Re: Protect syscache from bloating with negative cache entries

From: Kyotaro HORIGUCHI <horiguchi(dot)kyotaro(at)lab(dot)ntt(dot)co(dot)jp>
To: robertmhaas(at)gmail(dot)com
Cc: ideriha(dot)takeshi(at)jp(dot)fujitsu(dot)com, tomas(dot)vondra(at)2ndquadrant(dot)com, tgl(at)sss(dot)pgh(dot)pa(dot)us, andres(at)anarazel(dot)de, tsunakawa(dot)takay(at)jp(dot)fujitsu(dot)com, alvherre(at)2ndquadrant(dot)com, bruce(at)momjian(dot)us, pgsql-hackers(at)lists(dot)postgresql(dot)org, michael(dot)paquier(at)gmail(dot)com, david(at)pgmasters(dot)net, craig(at)2ndquadrant(dot)com
Subject: Re: Protect syscache from bloating with negative cache entries
Date: 2019-03-29 08:24:40
Message-ID: 20190329.172440.199616830.horiguchi.kyotaro@lab.ntt.co.jp
Views: Raw Message | Whole Thread | Download mbox
Thread:
Lists: pgsql-hackers

Hello. Sorry for being late a bit.

At Wed, 27 Mar 2019 17:30:37 +0900 (Tokyo Standard Time), Kyotaro HORIGUCHI <horiguchi(dot)kyotaro(at)lab(dot)ntt(dot)co(dot)jp> wrote in <20190327(dot)173037(dot)40342566(dot)horiguchi(dot)kyotaro(at)lab(dot)ntt(dot)co(dot)jp>
> > I don't see much point in continuing to review this patch at this
> > point. There's been no new version of the patch in 3 weeks, and there
> > is -- in my view at least -- a rather frustrating lack of evidence
> > that the complexity this patch introduces is actually beneficial. No
> > matter how many people +1 the idea of making this more complicated, it
> > can't be justified unless you can provide a test result showing that
> > the additional complexity solves a problem that does not get solved
> > without that complexity. And even then, who is going to commit a
> > patch that uses a design which Tom Lane says was tried before and
> > stunk?
>
> Hmm. Anyway it is hit by recent commit. I'll post a rebased
> version and a version reverted to do hole-scan. Then I'll take
> numbers as far as I can and will show the result.. tomorrow.

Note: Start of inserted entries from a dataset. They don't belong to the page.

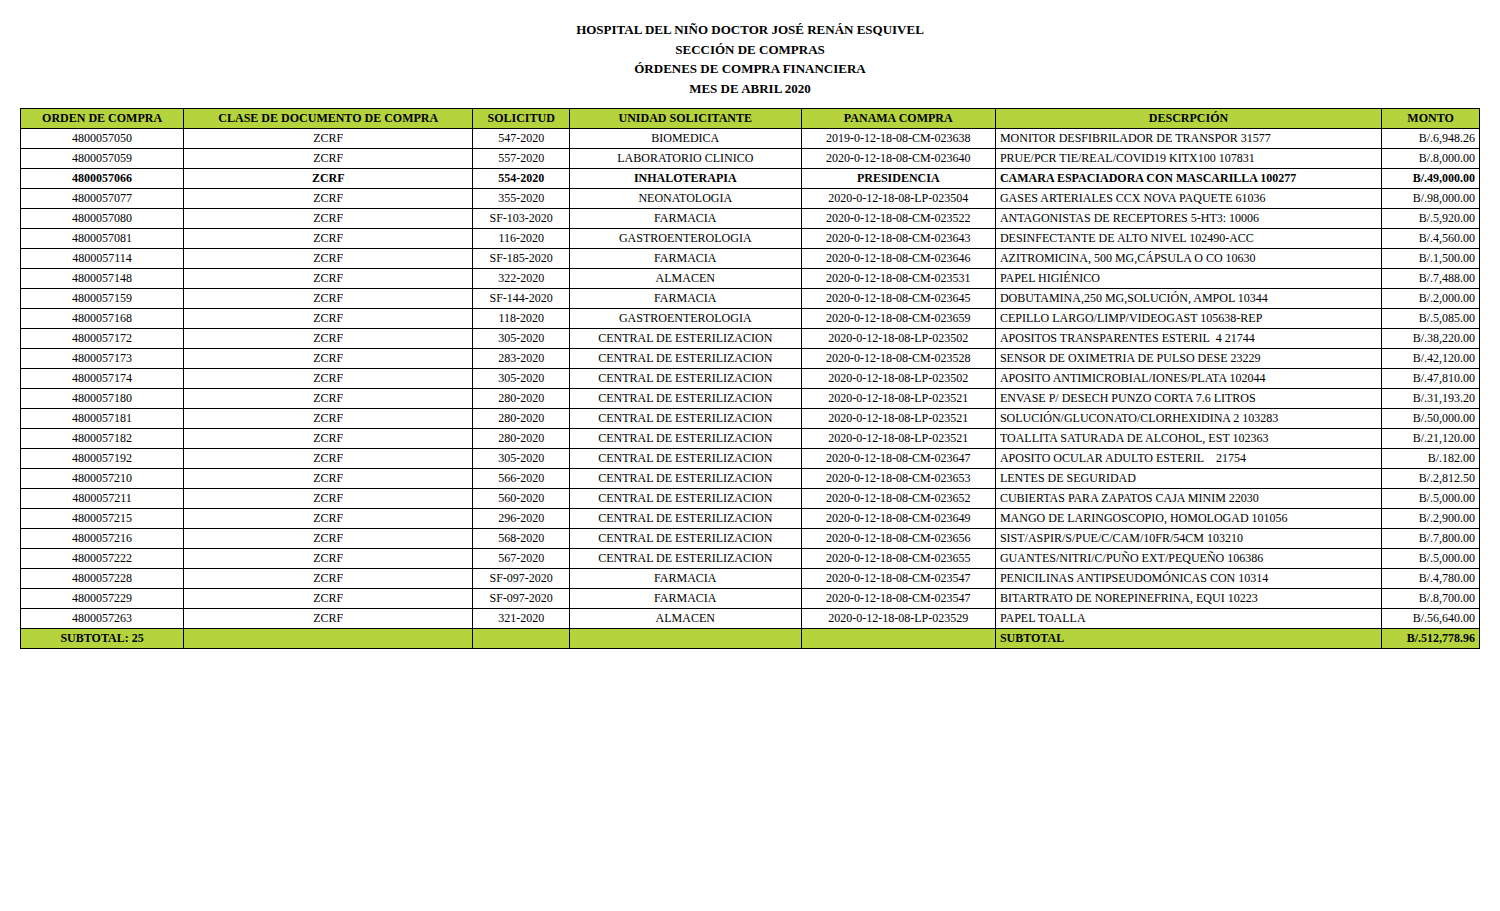HOSPITAL DEL NIÑO DOCTOR JOSÉ RENÁN ESQUIVEL
SECCIÓN DE COMPRAS
ÓRDENES DE COMPRA FINANCIERA
MES DE ABRIL 2020
| ORDEN DE COMPRA | CLASE DE DOCUMENTO DE COMPRA | SOLICITUD | UNIDAD SOLICITANTE | PANAMA COMPRA | DESCRPCIÓN | MONTO |
| --- | --- | --- | --- | --- | --- | --- |
| 4800057050 | ZCRF | 547-2020 | BIOMEDICA | 2019-0-12-18-08-CM-023638 | MONITOR DESFIBRILADOR DE TRANSPOR 31577 | B/.6,948.26 |
| 4800057059 | ZCRF | 557-2020 | LABORATORIO CLINICO | 2020-0-12-18-08-CM-023640 | PRUE/PCR TIE/REAL/COVID19 KITX100 107831 | B/.8,000.00 |
| 4800057066 | ZCRF | 554-2020 | INHALOTERAPIA | PRESIDENCIA | CAMARA ESPACIADORA CON MASCARILLA 100277 | B/.49,000.00 |
| 4800057077 | ZCRF | 355-2020 | NEONATOLOGIA | 2020-0-12-18-08-LP-023504 | GASES ARTERIALES CCX NOVA PAQUETE 61036 | B/.98,000.00 |
| 4800057080 | ZCRF | SF-103-2020 | FARMACIA | 2020-0-12-18-08-CM-023522 | ANTAGONISTAS DE RECEPTORES 5-HT3: 10006 | B/.5,920.00 |
| 4800057081 | ZCRF | 116-2020 | GASTROENTEROLOGIA | 2020-0-12-18-08-CM-023643 | DESINFECTANTE DE ALTO NIVEL 102490-ACC | B/.4,560.00 |
| 4800057114 | ZCRF | SF-185-2020 | FARMACIA | 2020-0-12-18-08-CM-023646 | AZITROMICINA, 500 MG,CÁPSULA O CO 10630 | B/.1,500.00 |
| 4800057148 | ZCRF | 322-2020 | ALMACEN | 2020-0-12-18-08-CM-023531 | PAPEL HIGIÉNICO | B/.7,488.00 |
| 4800057159 | ZCRF | SF-144-2020 | FARMACIA | 2020-0-12-18-08-CM-023645 | DOBUTAMINA,250 MG,SOLUCIÓN, AMPOL 10344 | B/.2,000.00 |
| 4800057168 | ZCRF | 118-2020 | GASTROENTEROLOGIA | 2020-0-12-18-08-CM-023659 | CEPILLO LARGO/LIMP/VIDEOGAST 105638-REP | B/.5,085.00 |
| 4800057172 | ZCRF | 305-2020 | CENTRAL DE ESTERILIZACION | 2020-0-12-18-08-LP-023502 | APOSITOS TRANSPARENTES ESTERIL 4 21744 | B/.38,220.00 |
| 4800057173 | ZCRF | 283-2020 | CENTRAL DE ESTERILIZACION | 2020-0-12-18-08-CM-023528 | SENSOR DE OXIMETRIA DE PULSO DESE 23229 | B/.42,120.00 |
| 4800057174 | ZCRF | 305-2020 | CENTRAL DE ESTERILIZACION | 2020-0-12-18-08-LP-023502 | APOSITO ANTIMICROBIAL/IONES/PLATA 102044 | B/.47,810.00 |
| 4800057180 | ZCRF | 280-2020 | CENTRAL DE ESTERILIZACION | 2020-0-12-18-08-LP-023521 | ENVASE P/ DESECH PUNZO CORTA 7.6 LITROS | B/.31,193.20 |
| 4800057181 | ZCRF | 280-2020 | CENTRAL DE ESTERILIZACION | 2020-0-12-18-08-LP-023521 | SOLUCIÓN/GLUCONATO/CLORHEXIDINA 2 103283 | B/.50,000.00 |
| 4800057182 | ZCRF | 280-2020 | CENTRAL DE ESTERILIZACION | 2020-0-12-18-08-LP-023521 | TOALLITA SATURADA DE ALCOHOL, EST 102363 | B/.21,120.00 |
| 4800057192 | ZCRF | 305-2020 | CENTRAL DE ESTERILIZACION | 2020-0-12-18-08-CM-023647 | APOSITO OCULAR ADULTO ESTERIL 21754 | B/.182.00 |
| 4800057210 | ZCRF | 566-2020 | CENTRAL DE ESTERILIZACION | 2020-0-12-18-08-CM-023653 | LENTES DE SEGURIDAD | B/.2,812.50 |
| 4800057211 | ZCRF | 560-2020 | CENTRAL DE ESTERILIZACION | 2020-0-12-18-08-CM-023652 | CUBIERTAS PARA ZAPATOS CAJA MINIM 22030 | B/.5,000.00 |
| 4800057215 | ZCRF | 296-2020 | CENTRAL DE ESTERILIZACION | 2020-0-12-18-08-CM-023649 | MANGO DE LARINGOSCOPIO, HOMOLOGAD 101056 | B/.2,900.00 |
| 4800057216 | ZCRF | 568-2020 | CENTRAL DE ESTERILIZACION | 2020-0-12-18-08-CM-023656 | SIST/ASPIR/S/PUE/C/CAM/10FR/54CM 103210 | B/.7,800.00 |
| 4800057222 | ZCRF | 567-2020 | CENTRAL DE ESTERILIZACION | 2020-0-12-18-08-CM-023655 | GUANTES/NITRI/C/PUÑO EXT/PEQUEÑO 106386 | B/.5,000.00 |
| 4800057228 | ZCRF | SF-097-2020 | FARMACIA | 2020-0-12-18-08-CM-023547 | PENICILINAS ANTIPSEUDOMÓNICAS CON 10314 | B/.4,780.00 |
| 4800057229 | ZCRF | SF-097-2020 | FARMACIA | 2020-0-12-18-08-CM-023547 | BITARTRATO DE NOREPINEFRINA, EQUI 10223 | B/.8,700.00 |
| 4800057263 | ZCRF | 321-2020 | ALMACEN | 2020-0-12-18-08-LP-023529 | PAPEL TOALLA | B/.56,640.00 |
| SUBTOTAL: 25 | | | | | SUBTOTAL | B/.512,778.96 |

I took performance numbers for master and three versions of the
patch. Master, LRU, full-scan, modified full-scan. I noticed that
useless scan can be skipped in full-scan version so I added the
last versoin.

I ran three artificial test cases. The database is created by
gen_tbl.pl. Numbers are the average of the fastest five runs in
successive 15 runs.

Test cases are listed below.

1_0. About 3,000,000 negative entries are created in pg_statstic
cache by scanning that many distinct columns. It is 3000 tables
* 1001 columns. Pruning scans happen several times while a run
but no entries are removed. This emulates the bloating phase of
cache. catalog_cache_prune_min_age is default (300s).
(access_tbl1.pl)

1_1. Same to 1_0 except that catalog_cache_prune_min_age is 0,
which means turning off.

2_0. Repeatedly access 1001 of the 3,000,000 entries 6000
times. This emulates the stable cache case without having
pruning. catalog_cache_prune_min_age is default (300s).
(access_tbl2.pl)

2_1. Same to 2_0 except that catalog_cache_prune_min_age is 0,
which means turning off.

3_0. Scan over the 3,000,000 entries twice with setting prune_age
to 10s. A run takes about 18 seconds on my box so fair amount
of old entries are removed. This emulates the stable case with
continuous pruning. (access_tbl3.pl)

2_1. Same to 3_0 except that catalog_cache_prune_min_age is 0,
which means turning off.

The result follows.

| master | LRU | Full |Full-mod|
-----|--------+--------+--------+--------+
1_0 | 17.287 | 17.370 | 17.255 | 16.623 |
1_1 | 17.287 | 17.063 | 16.336 | 17.192 |
2_0 | 15.695 | 18.769 | 18.563 | 15.527 |
2_1 | 15.695 | 18.603 | 18.498 | 18.487 |
3_0 | 26.576 | 33.817 | 34.384 | 34.971 |
3_1 | 26.576 | 27.462 | 26.202 | 26.368 |

The result of 2_0 and 2_1 seems strange, but I show you the
numbers at the present.

- Full-scan seems to have the smallest impact when turned off.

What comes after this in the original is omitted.